> **Exercise instructions**:
Return every line below that contains the string "насосы".

========================================================================

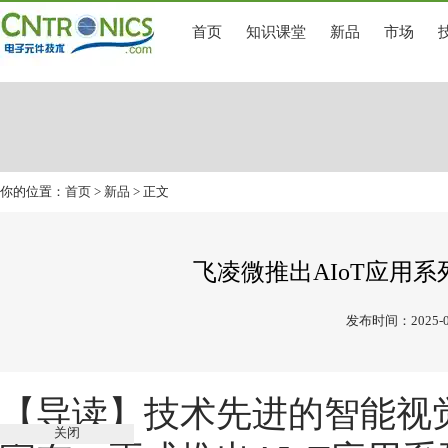
首页
知识课堂
新品
市场
你的位置：
首页
>
新品
> 正文
飞凌微推出AIoT应用系列
发布时间：2025-0
【导读】
技术先进的智能视
关闭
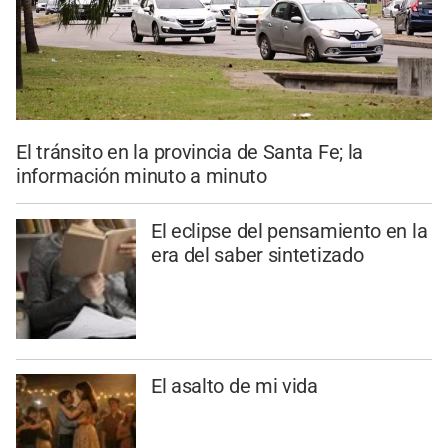
El tránsito en la provincia de Santa Fe; la
información minuto a minuto
El eclipse del pensamiento en la
era del saber sintetizado
El asalto de mi vida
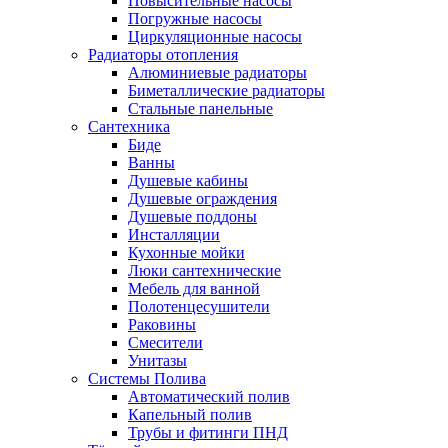
Повысительные насосы
Погружные насосы
Циркуляционные насосы
Радиаторы отопления
Алюминиевые радиаторы
Биметаллические радиаторы
Стальные панельные
Сантехника
Биде
Ванны
Душевые кабины
Душевые ограждения
Душевые поддоны
Инсталляции
Кухонные мойки
Люки сантехнические
Мебель для ванной
Полотенцесушители
Раковины
Смесители
Унитазы
Системы Полива
Автоматический полив
Капельный полив
Трубы и фитинги ПНД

========================================================================

> **Exercise response**:
Повысительные насосы
Погружные насосы
Циркуляционные насосы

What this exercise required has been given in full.